Look through the material below. Copy every line with the string "millimetres" in it.
__________________________________________________
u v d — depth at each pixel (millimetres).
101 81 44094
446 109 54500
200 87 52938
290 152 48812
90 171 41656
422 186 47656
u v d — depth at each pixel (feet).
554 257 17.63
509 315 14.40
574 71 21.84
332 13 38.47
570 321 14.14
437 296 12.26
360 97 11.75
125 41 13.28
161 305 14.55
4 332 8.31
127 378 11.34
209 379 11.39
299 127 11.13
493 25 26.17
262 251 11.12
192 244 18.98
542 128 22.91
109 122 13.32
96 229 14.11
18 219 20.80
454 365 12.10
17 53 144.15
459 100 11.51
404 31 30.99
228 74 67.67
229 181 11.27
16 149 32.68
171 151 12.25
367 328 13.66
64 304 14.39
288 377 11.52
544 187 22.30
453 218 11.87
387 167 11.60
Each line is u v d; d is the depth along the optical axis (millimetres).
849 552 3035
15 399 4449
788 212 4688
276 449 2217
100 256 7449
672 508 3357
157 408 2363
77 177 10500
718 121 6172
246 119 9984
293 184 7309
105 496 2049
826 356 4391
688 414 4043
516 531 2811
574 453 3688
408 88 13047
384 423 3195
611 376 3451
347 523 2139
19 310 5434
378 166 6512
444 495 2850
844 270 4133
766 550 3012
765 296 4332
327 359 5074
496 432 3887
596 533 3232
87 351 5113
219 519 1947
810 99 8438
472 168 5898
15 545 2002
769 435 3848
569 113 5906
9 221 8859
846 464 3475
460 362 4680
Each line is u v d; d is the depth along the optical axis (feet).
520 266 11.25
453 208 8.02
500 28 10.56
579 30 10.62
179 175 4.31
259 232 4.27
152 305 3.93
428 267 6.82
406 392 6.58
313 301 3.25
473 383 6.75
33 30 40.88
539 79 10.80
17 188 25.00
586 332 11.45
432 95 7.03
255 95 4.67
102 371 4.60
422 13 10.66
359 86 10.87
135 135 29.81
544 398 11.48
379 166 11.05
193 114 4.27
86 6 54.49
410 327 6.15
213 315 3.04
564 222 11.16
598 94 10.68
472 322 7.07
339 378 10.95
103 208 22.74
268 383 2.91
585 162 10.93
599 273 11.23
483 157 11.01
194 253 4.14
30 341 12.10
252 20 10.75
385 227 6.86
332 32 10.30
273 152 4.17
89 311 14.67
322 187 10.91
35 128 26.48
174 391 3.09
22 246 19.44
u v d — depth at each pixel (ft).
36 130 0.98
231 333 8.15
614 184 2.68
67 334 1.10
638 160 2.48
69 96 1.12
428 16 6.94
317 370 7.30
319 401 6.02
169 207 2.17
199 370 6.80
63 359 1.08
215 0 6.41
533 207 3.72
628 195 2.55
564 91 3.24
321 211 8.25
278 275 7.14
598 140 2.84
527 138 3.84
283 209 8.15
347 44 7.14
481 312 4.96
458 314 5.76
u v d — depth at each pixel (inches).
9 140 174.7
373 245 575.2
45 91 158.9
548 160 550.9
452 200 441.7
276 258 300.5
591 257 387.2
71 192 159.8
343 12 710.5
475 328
__________________________________________________
■ Solution to this exercise:
u v d — depth at each pixel (millimetres).
Each line is u v d; d is the depth along the optical axis (millimetres).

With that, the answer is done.